The study published in CA: A Cancer Journal for Clinicians has blamed smoking for 30 percent of all cancer related deaths in the United States. CDC data shows that smoking rate has declined in the recent years but obesity has witnessed an increase. The study team also noticed that people aren’t eating enough of fresh fruits and vegetables.

The study team added that nearly 45 percent of cancer deaths were caused by "modifiable" risk factors. The study team also found that 42 percent of diagnosed cancer cases can be linked to bad lifestyle choices. People need to eat healthy, exercise regularly and live in a clean and pollution-free environment.

"We thought it was time to redo those estimates," said Dr. Otis Brawley, the American Cancer Society's chief medical officer. Dr. Brawley is one of the study's authors.

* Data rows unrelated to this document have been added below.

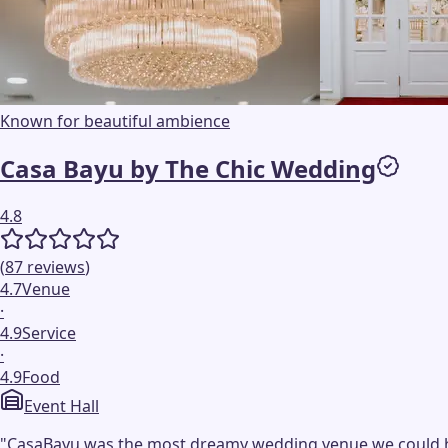
Known for beautiful ambience
Casa Bayu by The Chic Wedding
4.8
(
87
reviews
)
4.7
Venue
·
4.9
Service
·
4.9
Food
Event Hall
"
CasaBayu was the most dreamy wedding venue we could have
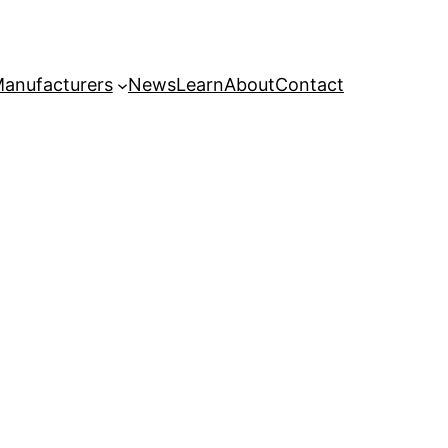
anufacturers
News
Learn
About
Contact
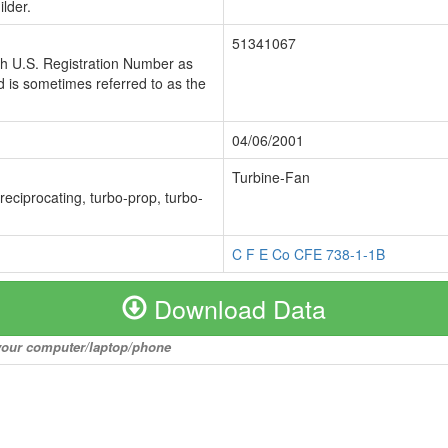
lder.
51341067
ch U.S. Registration Number as
 is sometimes referred to as the
04/06/2001
Turbine-Fan
 reciprocating, turbo-prop, turbo-
C F E Co CFE 738-1-1B
Download Data
o your computer/laptop/phone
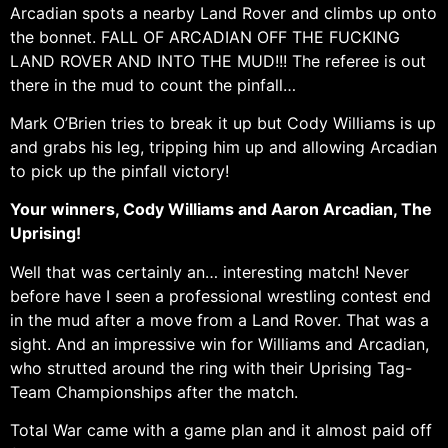
Arcadian spots a nearby Land Rover and climbs up onto
the bonnet. FALL OF ARCADIAN OFF THE FUCKING
LAND ROVER AND INTO THE MUD!!! The referee is out
there in the mud to count the pinfall…
Mark O’Brien tries to break it up but Cody Williams is up
and grabs his leg, tripping him up and allowing Arcadian
to pick up the pinfall victory!
Your winners, Cody Williams and Aaron Arcadian, The
Uprising!
Well that was certainly an… interesting match! Never
before have I seen a professional wrestling contest end
in the mud after a move from a Land Rover. That was a
sight. And an impressive win for Williams and Arcadian,
who strutted around the ring with their Uprising Tag-
Team Championships after the match.
Total War came with a game plan and it almost paid off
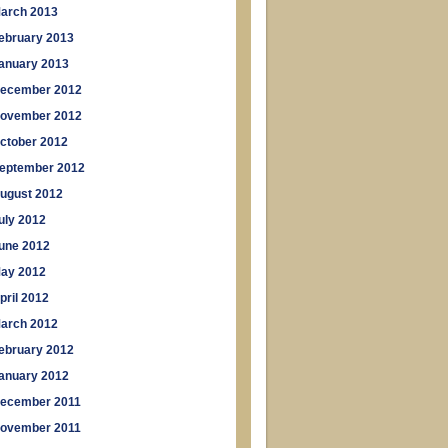
arch 2013
ebruary 2013
anuary 2013
ecember 2012
ovember 2012
ctober 2012
eptember 2012
ugust 2012
uly 2012
une 2012
ay 2012
pril 2012
arch 2012
ebruary 2012
anuary 2012
ecember 2011
ovember 2011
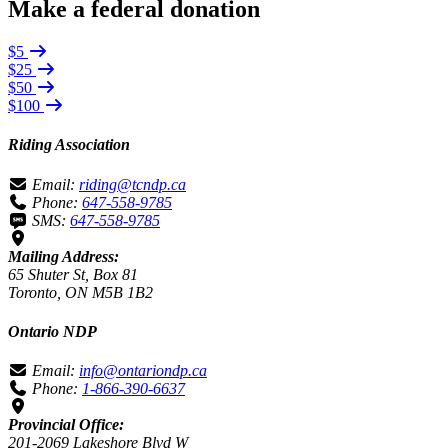
Make a federal donation
$5
$25
$50
$100
Riding Association
Email:
riding@tcndp.ca
Phone:
647-558-9785
SMS:
647-558-9785
Mailing Address:
65 Shuter St, Box 81
Toronto, ON M5B 1B2
Ontario NDP
Email:
info@ontariondp.ca
Phone:
1-866-390-6637
Provincial Office:
201-2069 Lakeshore Blvd W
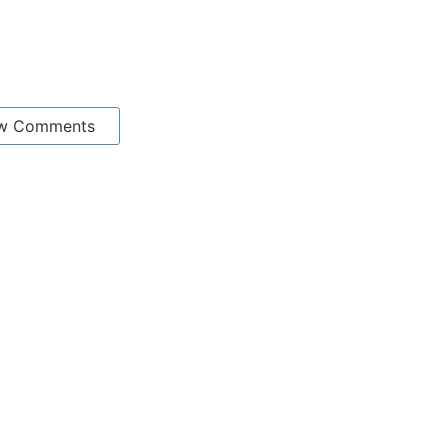
w Comments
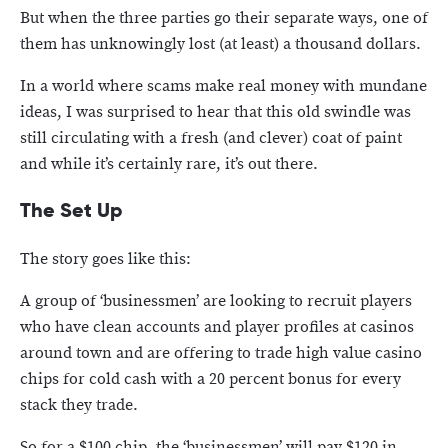
But when the three parties go their separate ways, one of
them has unknowingly lost (at least) a thousand dollars.
In a world where scams make real money with mundane
ideas, I was surprised to hear that this old swindle was
still circulating with a fresh (and clever) coat of paint
and while it’s certainly rare, it’s out there.
The Set Up
The story goes like this:
A group of ‘businessmen’ are looking to recruit players
who have clean accounts and player profiles at casinos
around town and are offering to trade high value casino
chips for cold cash with a 20 percent bonus for every
stack they trade.
So for a $100 chip, the ‘businessmen’ will pay $120 in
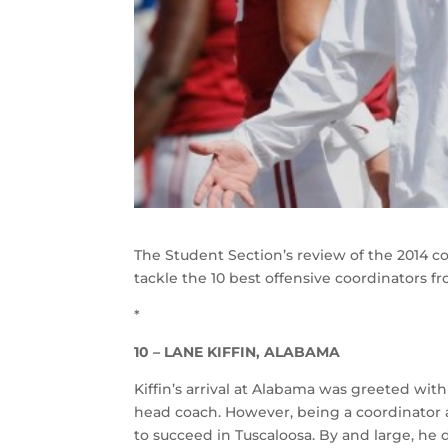
The Student Section’s review of the 2014 col
tackle the 10 best offensive coordinators f
*
10 – LANE KIFFIN, ALABAMA
Kiffin’s arrival at Alabama was greeted with
head coach. However, being a coordinator an
to succeed in Tuscaloosa. By and large, he di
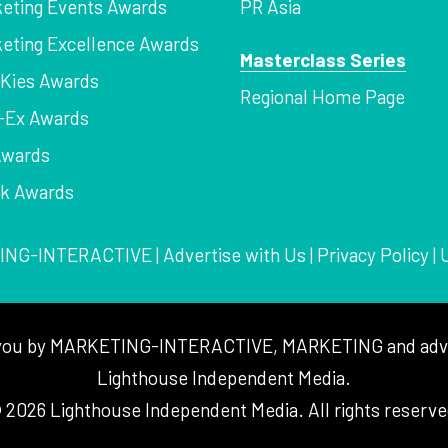
eting Events Awards
PR Asia
eting Excellence Awards
Masterclass Series
Kies Awards
Regional Home Page
-Ex Awards
Awards
rk Awards
ING-INTERACTIVE
|
Advertise with Us
|
Privacy Policy
|
to you by MARKETING-INTERACTIVE, MARKETING and adver
Lighthouse Independent Media.
 2026 Lighthouse Independent Media. All rights reserve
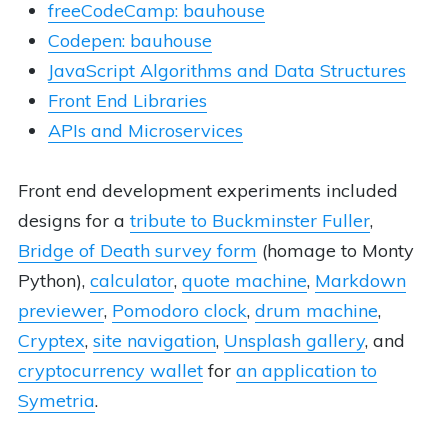
freeCodeCamp: bauhouse
Codepen: bauhouse
JavaScript Algorithms and Data Structures
Front End Libraries
APIs and Microservices
Front end development experiments included
designs for a
tribute to Buckminster Fuller
,
Bridge of Death survey form
(homage to Monty
Python),
calculator
,
quote machine
,
Markdown
previewer
,
Pomodoro clock
,
drum machine
,
Cryptex
,
site navigation
,
Unsplash gallery
, and
cryptocurrency wallet
for
an application to
Symetria
.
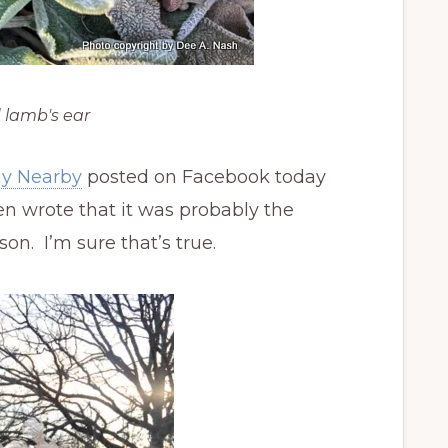
 lamb's ear
ay Nearby
posted on Facebook today
en wrote that it was probably the
on. I’m sure that’s true.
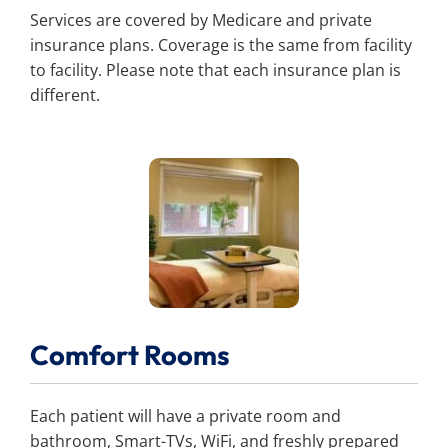
Services are covered by Medicare and private
insurance plans. Coverage is the same from facility
to facility. Please note that each insurance plan is
different.
Comfort Rooms
Each patient will have a private room and
bathroom, Smart-TVs, WiFi, and freshly prepared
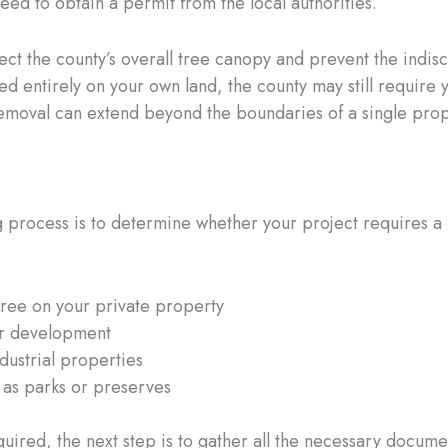
eed to obtain a permit from the local authorities.
ct the county’s overall tree canopy and prevent the indisc
ated entirely on your own land, the county may still require
 removal can extend beyond the boundaries of a single pro
ng process is to determine whether your project requires a 
tree on your private property
or development
ustrial properties
 as parks or preserves
quired, the next step is to gather all the necessary docume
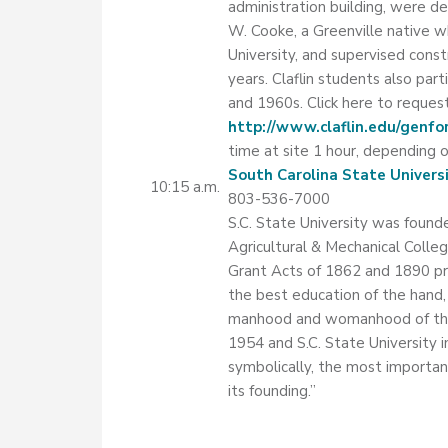
administration building, were d
W. Cooke, a Greenville native 
University, and supervised cons
years. Claflin students also part
and 1960s. Click here to request
http://www.claflin.edu/genfo
time at site 1 hour, depending o
South Carolina State Univers
10:15 a.m.
803-536-7000
S.C. State University was founde
Agricultural & Mechanical College 
Grant Acts of 1862 and 1890 pro
the best education of the hand,
manhood and womanhood of the N
1954 and S.C. State University 
symbolically, the most important
its founding.”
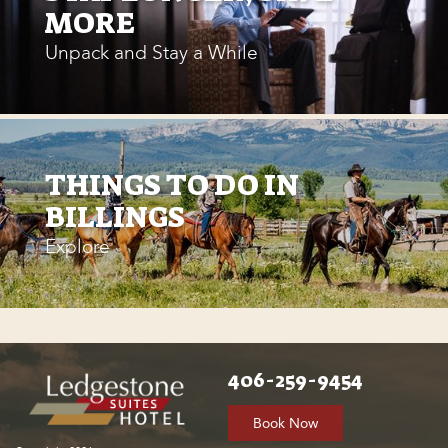
MORE
Unpack and Stay a While
THINGS TO DO IN
BILLINGS
Explore
406-259-9454
Book Now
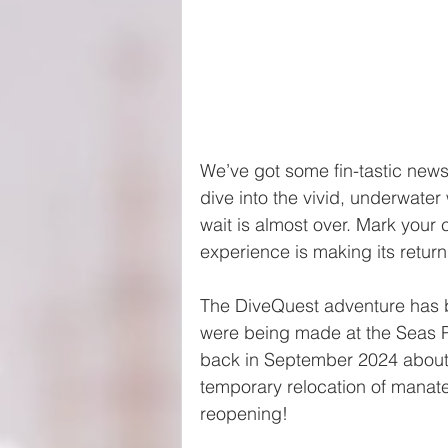
We’ve got some fin-tastic news 
dive into the vivid, underwate
wait is almost over. Mark you
experience is making its return
The DiveQuest adventure has 
were being made at the Seas P
back in September 2024 about
temporary relocation of manate
reopening!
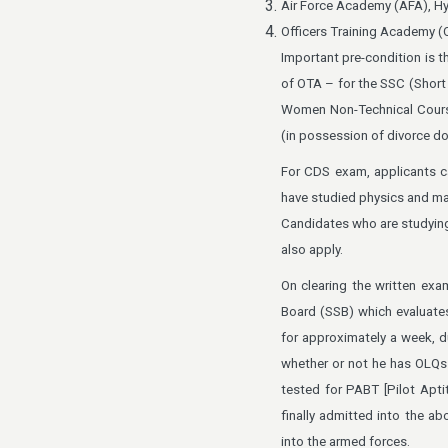
Air Force Academy (AFA), H
Officers Training Academy (
Important pre-condition is t
of OTA – for the SSC (Short 
Women Non-Technical Cours
(in possession of divorce do
For CDS exam, applicants c
have studied physics and ma
Candidates who are studying 
also apply.
On clearing the written exa
Board (SSB) which evaluates 
for approximately a week, d
whether or not he has OLQs (
tested for PABT [Pilot Apti
finally admitted into the a
into the armed forces.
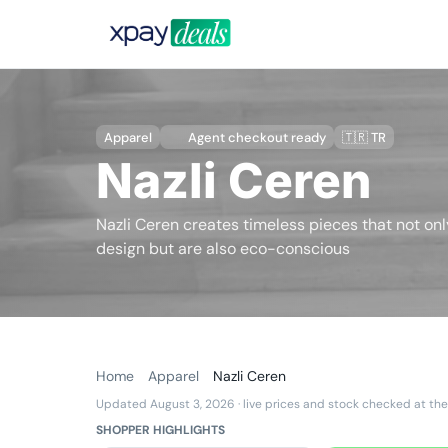
Apparel
Agent checkout ready
🇹🇷 TR
Nazli Ceren
Nazli Ceren creates timeless pieces that not onl
design but are also eco-conscious
Home
Apparel
Nazli Ceren
Updated August 3, 2026
· live prices and stock checked at the
SHOPPER HIGHLIGHTS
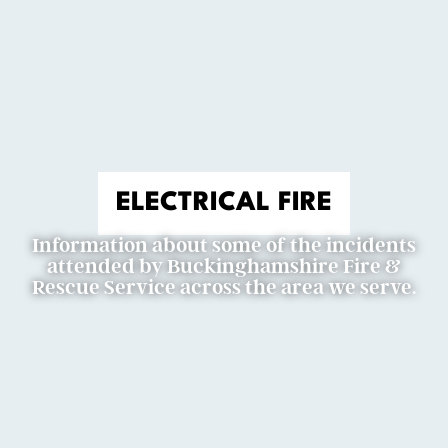
ELECTRICAL FIRE
Information about some of the incidents
attended by Buckinghamshire Fire &
Rescue Service across the area we serve.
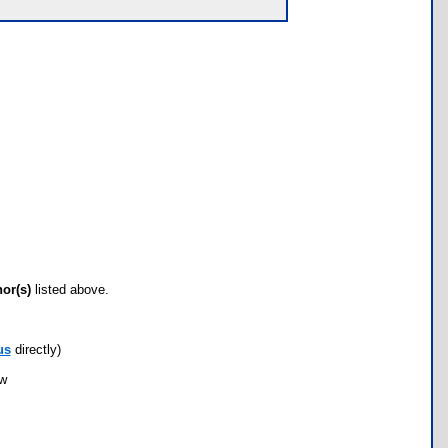
hor(s)
listed above.
us
directly)
ow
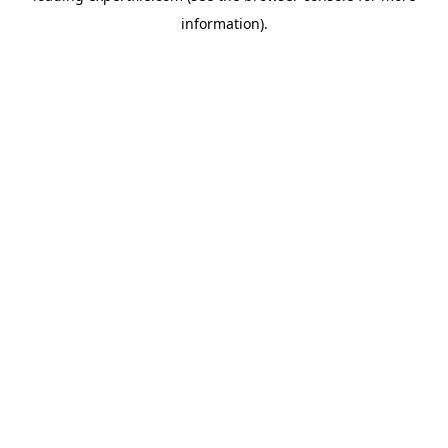
information)
.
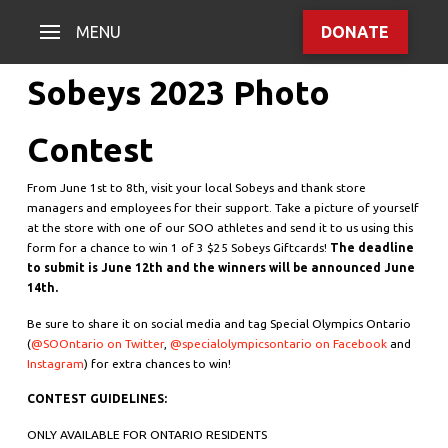
MENU
DONATE
Sobeys 2023 Photo
Contest
From June 1st to 8th, visit your local Sobeys and thank store
managers and employees for their support. Take a picture of yourself
at the store with one of our SOO athletes and send it to us using this
form
for a chance to win 1 of 3 $25 Sobeys Giftcards!
The deadline
to submit is June 12th and the winners will be announced June
14th.
Be sure to share it on social media and tag Special Olympics Ontario
(
@SOOntario on Twitter
,
@specialolympicsontario on Facebook
and
Instagram
) for extra chances to win!
CONTEST GUIDELINES:
ONLY AVAILABLE FOR ONTARIO RESIDENTS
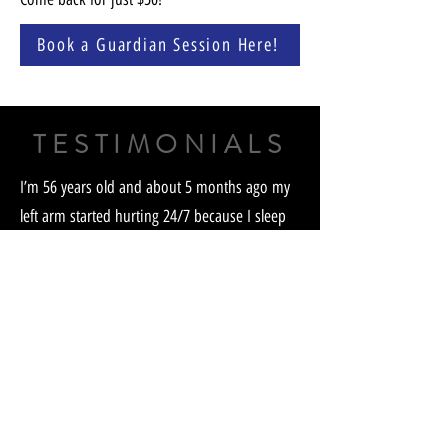
Book a Guardian Session Here!
TESTIMONIALS
I’m 56 years old and about 5 months ago my
left arm started hurting 24/7 because I sleep
on my side constantly. My index finger and
middle were tingling so I thought I had some
nerve damage. I had known about the
Guardian for a few months before this
because I listen to Alan Stang. I now knew it
was time to buy one. 3 months ago I received
the Guardian and started right in. After 3 days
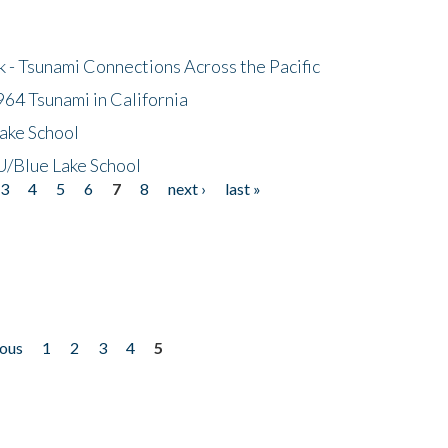
- Tsunami Connections Across the Pacific
64 Tsunami in California
ake School
/Blue Lake School
3
4
5
6
7
8
next ›
last »
ious
1
2
3
4
5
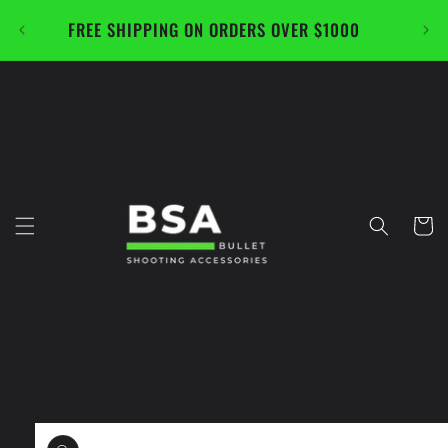
Skip to
FREE SHIPPING ON ORDERS OVER $1000
CAL
content
Cart
Skip to
product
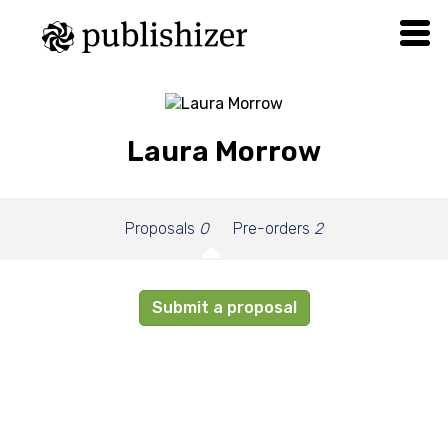
Laura Morrow
Proposals
0
Pre-orders
2
Submit a proposal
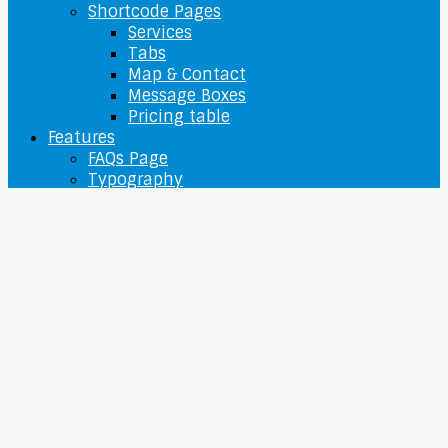
Shortcode Pages
Services
Tabs
Map & Contact
Message Boxes
Pricing table
Features
FAQs Page
Typography
Sitemap
O nás
Contact Us
Login / Register
My Account
Checkout
Wishlist
0
Cart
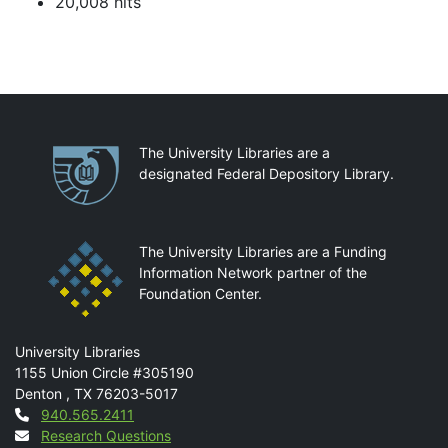
20,008 hits
Partnerships
The University Libraries are a
designated Federal Depository Library.
The University Libraries are a Funding
Information Network partner of the
Foundation Center.
Mail
University Libraries
1155 Union Circle #305190
Denton
,
TX
76203-5017
Contact
940.565.2411
Research Questions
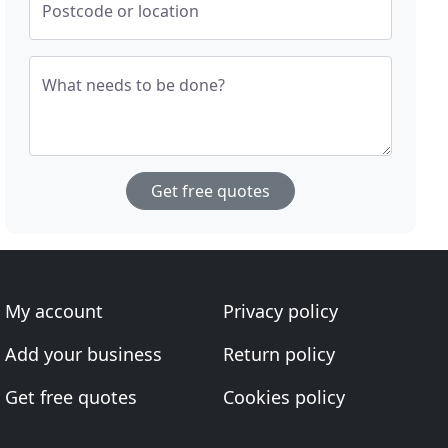
Postcode or location
What needs to be done?
Get free quotes
My account
Privacy policy
Add your business
Return policy
Get free quotes
Cookies policy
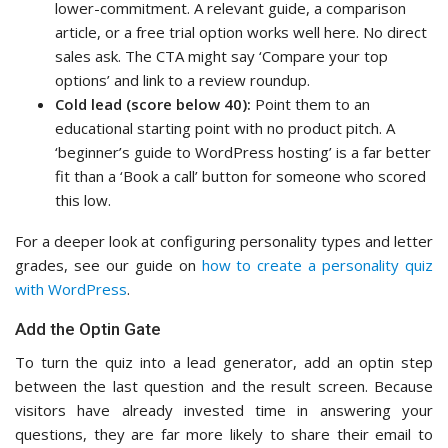
lower-commitment. A relevant guide, a comparison
article, or a free trial option works well here. No direct
sales ask. The CTA might say ‘Compare your top
options’ and link to a review roundup.
Cold lead (score below 40):
Point them to an
educational starting point with no product pitch. A
‘beginner’s guide to WordPress hosting’ is a far better
fit than a ‘Book a call’ button for someone who scored
this low.
For a deeper look at configuring personality types and letter
grades, see our guide on
how to create a personality quiz
with WordPress
.
Add the Optin Gate
To turn the quiz into a lead generator, add an optin step
between the last question and the result screen. Because
visitors have already invested time in answering your
questions, they are far more likely to share their email to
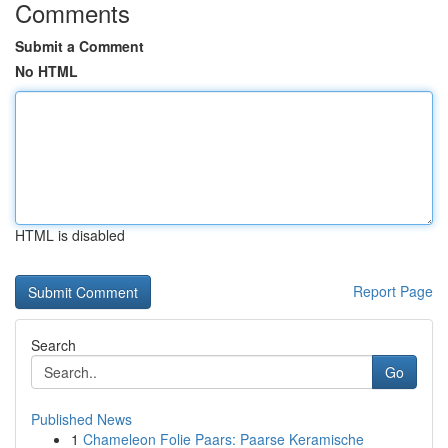
Comments
Submit a Comment
No HTML
HTML is disabled
Report Page
Search
Go
Published News
1
Chameleon Folie Paars: Paarse Keramische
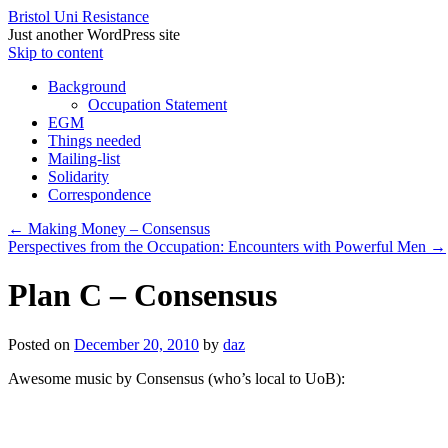
Bristol Uni Resistance
Just another WordPress site
Skip to content
Background
Occupation Statement
EGM
Things needed
Mailing-list
Solidarity
Correspondence
←
Making Money – Consensus
Perspectives from the Occupation: Encounters with Powerful Men
→
Plan C – Consensus
Posted on
December 20, 2010
by
daz
Awesome music by Consensus (who’s local to UoB):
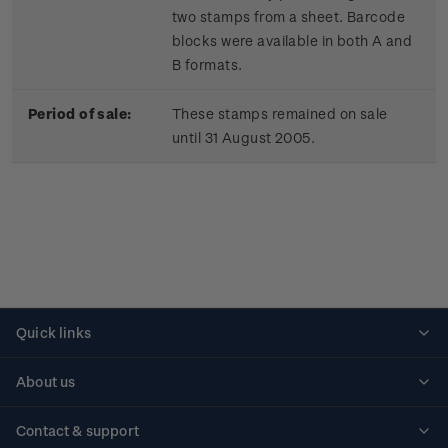
two stamps from a sheet. Barcode
blocks were available in both A and
B formats.
Period of sale:
These stamps remained on sale
until 31 August 2005.
Quick links
Personalised stamps
About us
Standing orders
Historical issues
Contact & support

The study team noted that 82 percent of lung cancer cases could be linked to smoking. Nearly 33 percent of liver cancer cases were linked to excess body weight. Being overweight also increased the risk of uterine cancer. 25 percent of liver cancer cases among men could be linked to alcohol consumption. Alcohol consumption was also linked to 12 percent of cancer cases among women. 95 percent of skin cancer cases were linked to excessive exposure to UV radiation from sunlight or tanning beds.

As per CDC data, cancer is the second most common cause of death in the United States. During 2016, 596,000 people died due to cancer.